> **DOCUMENT TEXT**:
(begin)

Comprehensive Kubernetes Tutorial for Site Reliability Engineering

Posted on August 27, 2025August 29, 2025 | by priteshgeek

Introduction & Overview

What is Kubernetes?

Kubernetes, often abbreviated as K8s, is an open-source platform for automating the deployment, scaling, and management of containerized applications. It orchestrates containers across a cluster of machines, ensuring high availability, scalability, and efficient resource utilization.

Core Purpose: Manages containerized workloads and services, abstracting infrastructure complexities.
Key Features: Automated scaling, self-healing, load balancing, and service discovery.
Open-Source: Maintained by the Cloud Native Computing Foundation (CNCF).

History or Background

Kubernetes was originally developed by Google, inspired by its internal Borg system, which managed containerized workloads at scale. It was open-sourced in 2014 and donated to the CNCF in 2015.

Timeline:
- 2014: Google releases Kubernetes as an open-source project.
- 2015: CNCF is formed, with Kubernetes as its first project.
- 2020s: Kubernetes becomes the de facto standard for container orchestration, adopted by major cloud providers (AWS, Azure, GCP).
Evolution: From managing simple stateless apps to complex stateful applications and machine learning workloads.

Why is Kubernetes Relevant in Site Reliability Engineering?

Site Reliability Engineering (SRE) focuses on ensuring systems are reliable, scalable, and efficient. Kubernetes aligns with SRE principles by:

Reliability: Self-healing mechanisms like auto-restarting failed containers or rescheduling pods.
Scalability: Horizontal pod autoscaling and cluster autoscaling to handle traffic spikes.
Observability: Integrates with monitoring tools like Prometheus and Grafana for metrics and logging.
Automation: Reduces toil through automated deployments, rollbacks, and resource management.

Kubernetes enables SREs to maintain service-level objectives (SLOs) and service-level indicators (SLIs) by providing robust tools for managing distributed systems.

Core Concepts & Terminology

Key Terms and Definitions

Term	Definition
Pod	Smallest deployable unit in Kubernetes, containing one or more containers.
Node	A single machine (physical or virtual) in the Kubernetes cluster.
Cluster	A set of nodes that run containerized applications managed by Kubernetes.
Deployment	Manages stateless applications, ensuring desired pod replicas are running.
Service	Abstracts a set of pods and provides stable networking (e.g., load balancing).
ConfigMap	Stores configuration data as key-value pairs for applications.
Secret	Stores sensitive data, such as passwords or API keys, securely.
Namespace	Logical partitioning of resources within a cluster for isolation.
Ingress	Manages external access to services, typically via HTTP/HTTPS.
Kubelet	Agent running on each node, communicating with the control plane.

(end)

> **ENTRIES SHOWN**:
(begin)

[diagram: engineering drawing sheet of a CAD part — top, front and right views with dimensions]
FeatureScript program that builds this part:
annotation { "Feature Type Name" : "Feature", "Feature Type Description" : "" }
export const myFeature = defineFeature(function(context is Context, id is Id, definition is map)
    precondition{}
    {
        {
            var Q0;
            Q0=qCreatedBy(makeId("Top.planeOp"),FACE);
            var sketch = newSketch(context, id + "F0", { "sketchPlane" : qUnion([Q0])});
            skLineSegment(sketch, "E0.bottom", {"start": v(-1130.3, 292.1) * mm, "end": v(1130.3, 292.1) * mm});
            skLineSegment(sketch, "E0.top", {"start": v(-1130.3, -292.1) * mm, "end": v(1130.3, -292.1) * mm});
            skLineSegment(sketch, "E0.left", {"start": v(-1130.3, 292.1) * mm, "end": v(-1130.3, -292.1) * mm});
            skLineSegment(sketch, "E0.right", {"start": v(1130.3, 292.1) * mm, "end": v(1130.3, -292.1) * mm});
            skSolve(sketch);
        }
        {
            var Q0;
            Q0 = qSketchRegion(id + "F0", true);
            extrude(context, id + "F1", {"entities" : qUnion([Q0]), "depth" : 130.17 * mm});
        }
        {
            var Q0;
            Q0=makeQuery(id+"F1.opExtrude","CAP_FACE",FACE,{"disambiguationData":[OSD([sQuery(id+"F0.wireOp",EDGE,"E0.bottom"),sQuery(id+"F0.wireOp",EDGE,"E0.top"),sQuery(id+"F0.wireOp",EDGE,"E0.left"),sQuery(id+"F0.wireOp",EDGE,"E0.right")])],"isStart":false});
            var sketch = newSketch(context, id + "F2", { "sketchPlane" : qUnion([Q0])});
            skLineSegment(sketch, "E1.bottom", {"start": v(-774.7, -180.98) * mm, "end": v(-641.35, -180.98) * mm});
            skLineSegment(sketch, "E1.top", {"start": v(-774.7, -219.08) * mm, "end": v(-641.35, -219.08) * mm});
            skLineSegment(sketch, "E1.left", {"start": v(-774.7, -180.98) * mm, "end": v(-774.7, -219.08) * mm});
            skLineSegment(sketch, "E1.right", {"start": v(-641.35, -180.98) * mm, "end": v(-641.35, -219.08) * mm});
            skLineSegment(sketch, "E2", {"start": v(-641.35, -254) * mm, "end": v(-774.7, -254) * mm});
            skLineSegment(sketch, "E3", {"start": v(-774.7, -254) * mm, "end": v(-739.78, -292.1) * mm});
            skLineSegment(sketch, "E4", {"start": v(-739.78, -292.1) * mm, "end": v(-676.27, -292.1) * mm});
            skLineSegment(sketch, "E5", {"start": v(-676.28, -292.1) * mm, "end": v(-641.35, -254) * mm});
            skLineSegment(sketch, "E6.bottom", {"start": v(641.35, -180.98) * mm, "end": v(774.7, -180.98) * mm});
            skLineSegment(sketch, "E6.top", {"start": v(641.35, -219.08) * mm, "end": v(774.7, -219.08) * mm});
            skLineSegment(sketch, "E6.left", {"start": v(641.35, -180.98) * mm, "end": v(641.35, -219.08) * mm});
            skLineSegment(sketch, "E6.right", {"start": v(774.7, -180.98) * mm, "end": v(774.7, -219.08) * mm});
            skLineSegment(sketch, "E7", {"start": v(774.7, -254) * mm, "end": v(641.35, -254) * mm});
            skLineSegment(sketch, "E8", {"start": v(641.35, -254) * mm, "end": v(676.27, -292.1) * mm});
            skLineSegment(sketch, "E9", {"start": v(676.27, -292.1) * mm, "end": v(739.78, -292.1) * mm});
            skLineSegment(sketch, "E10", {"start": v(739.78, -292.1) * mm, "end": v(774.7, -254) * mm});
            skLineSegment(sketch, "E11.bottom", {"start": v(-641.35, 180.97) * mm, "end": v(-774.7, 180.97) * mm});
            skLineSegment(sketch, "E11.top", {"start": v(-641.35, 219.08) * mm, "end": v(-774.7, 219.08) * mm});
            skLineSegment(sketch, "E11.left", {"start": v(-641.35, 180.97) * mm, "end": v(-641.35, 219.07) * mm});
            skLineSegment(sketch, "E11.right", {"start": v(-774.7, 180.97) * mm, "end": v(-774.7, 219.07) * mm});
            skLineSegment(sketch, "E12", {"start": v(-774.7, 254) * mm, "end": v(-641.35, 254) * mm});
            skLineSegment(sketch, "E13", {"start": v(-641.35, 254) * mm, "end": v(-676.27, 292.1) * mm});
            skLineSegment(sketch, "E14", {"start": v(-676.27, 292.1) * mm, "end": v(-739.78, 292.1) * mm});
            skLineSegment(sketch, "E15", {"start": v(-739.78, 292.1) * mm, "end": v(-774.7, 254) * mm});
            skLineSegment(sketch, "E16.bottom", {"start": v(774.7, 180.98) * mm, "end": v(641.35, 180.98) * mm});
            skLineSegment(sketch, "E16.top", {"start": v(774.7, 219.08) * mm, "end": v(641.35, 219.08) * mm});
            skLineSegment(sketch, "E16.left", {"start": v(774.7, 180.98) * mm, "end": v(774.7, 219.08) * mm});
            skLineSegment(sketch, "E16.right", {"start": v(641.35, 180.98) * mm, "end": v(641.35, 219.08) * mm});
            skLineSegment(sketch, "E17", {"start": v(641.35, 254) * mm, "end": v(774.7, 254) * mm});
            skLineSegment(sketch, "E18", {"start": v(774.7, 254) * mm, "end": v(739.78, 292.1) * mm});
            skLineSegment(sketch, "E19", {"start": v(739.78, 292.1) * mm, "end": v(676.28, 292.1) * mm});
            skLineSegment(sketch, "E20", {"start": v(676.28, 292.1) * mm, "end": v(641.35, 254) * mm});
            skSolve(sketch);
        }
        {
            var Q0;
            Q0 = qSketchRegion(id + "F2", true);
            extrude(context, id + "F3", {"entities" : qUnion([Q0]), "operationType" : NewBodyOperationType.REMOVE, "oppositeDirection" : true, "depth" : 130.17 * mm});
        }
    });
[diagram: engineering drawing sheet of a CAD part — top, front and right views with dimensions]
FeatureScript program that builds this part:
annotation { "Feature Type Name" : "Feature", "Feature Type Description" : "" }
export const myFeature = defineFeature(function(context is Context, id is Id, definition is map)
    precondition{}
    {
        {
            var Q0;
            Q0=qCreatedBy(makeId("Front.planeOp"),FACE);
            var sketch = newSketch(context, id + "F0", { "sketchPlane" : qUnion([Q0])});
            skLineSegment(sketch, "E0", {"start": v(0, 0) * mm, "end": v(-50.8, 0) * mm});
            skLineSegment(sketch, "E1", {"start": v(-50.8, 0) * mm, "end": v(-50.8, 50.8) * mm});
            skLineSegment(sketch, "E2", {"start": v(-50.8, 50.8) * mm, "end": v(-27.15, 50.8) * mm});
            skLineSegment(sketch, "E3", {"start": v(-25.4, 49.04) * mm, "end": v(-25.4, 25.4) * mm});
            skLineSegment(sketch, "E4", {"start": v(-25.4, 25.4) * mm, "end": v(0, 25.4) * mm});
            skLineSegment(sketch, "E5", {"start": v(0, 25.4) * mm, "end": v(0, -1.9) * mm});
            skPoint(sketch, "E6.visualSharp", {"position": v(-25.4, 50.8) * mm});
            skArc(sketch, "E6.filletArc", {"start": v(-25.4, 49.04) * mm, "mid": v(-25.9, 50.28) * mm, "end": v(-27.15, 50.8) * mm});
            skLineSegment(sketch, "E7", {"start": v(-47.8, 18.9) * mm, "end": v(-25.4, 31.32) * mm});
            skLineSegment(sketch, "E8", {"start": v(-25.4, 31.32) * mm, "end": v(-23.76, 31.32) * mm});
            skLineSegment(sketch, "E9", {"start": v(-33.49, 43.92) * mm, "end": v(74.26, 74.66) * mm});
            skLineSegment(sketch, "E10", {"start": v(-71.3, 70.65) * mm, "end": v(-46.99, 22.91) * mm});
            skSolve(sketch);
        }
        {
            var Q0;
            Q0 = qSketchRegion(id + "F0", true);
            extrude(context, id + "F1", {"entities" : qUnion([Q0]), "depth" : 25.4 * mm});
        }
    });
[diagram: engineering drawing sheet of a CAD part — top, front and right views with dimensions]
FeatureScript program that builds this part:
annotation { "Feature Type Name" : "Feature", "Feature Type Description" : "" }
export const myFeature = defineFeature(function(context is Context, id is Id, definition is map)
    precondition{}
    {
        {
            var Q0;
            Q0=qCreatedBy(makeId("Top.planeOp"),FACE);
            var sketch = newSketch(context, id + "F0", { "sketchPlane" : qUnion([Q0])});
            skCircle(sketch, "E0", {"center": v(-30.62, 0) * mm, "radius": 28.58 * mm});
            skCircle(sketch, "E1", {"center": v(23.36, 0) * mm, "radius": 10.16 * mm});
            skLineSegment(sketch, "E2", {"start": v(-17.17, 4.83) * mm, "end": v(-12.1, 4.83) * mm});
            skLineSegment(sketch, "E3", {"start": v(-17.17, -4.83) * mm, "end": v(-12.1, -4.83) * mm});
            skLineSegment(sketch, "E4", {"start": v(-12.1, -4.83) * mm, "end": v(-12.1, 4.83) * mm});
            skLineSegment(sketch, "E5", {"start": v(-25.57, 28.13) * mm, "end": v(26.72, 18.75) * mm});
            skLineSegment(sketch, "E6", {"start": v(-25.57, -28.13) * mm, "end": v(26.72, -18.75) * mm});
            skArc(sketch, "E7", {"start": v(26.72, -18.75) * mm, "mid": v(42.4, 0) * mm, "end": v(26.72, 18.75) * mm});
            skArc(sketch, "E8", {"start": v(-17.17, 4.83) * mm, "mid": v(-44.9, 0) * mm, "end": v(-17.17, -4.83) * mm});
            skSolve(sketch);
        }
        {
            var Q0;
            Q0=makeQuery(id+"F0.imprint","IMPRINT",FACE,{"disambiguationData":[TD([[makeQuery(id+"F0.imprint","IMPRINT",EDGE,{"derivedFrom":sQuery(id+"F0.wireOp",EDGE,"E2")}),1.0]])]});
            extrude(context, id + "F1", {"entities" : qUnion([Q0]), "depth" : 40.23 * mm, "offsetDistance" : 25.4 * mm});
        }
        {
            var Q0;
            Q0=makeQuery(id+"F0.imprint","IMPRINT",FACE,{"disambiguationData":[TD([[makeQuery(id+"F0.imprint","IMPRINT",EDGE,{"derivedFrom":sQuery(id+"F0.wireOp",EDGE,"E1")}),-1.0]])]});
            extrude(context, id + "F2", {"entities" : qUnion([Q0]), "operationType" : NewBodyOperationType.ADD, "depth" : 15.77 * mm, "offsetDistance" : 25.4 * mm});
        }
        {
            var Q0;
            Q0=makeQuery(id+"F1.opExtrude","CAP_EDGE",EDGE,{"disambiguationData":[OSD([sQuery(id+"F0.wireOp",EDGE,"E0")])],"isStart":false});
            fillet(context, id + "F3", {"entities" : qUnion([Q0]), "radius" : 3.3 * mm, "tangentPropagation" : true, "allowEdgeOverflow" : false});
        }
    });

(end)

> **EXERCISE DESCRIPTION**:
According to the Kubernetes tutorial, which internal Google system inspired Kubernetes?

> **ANSWER IN FULL**:
Borg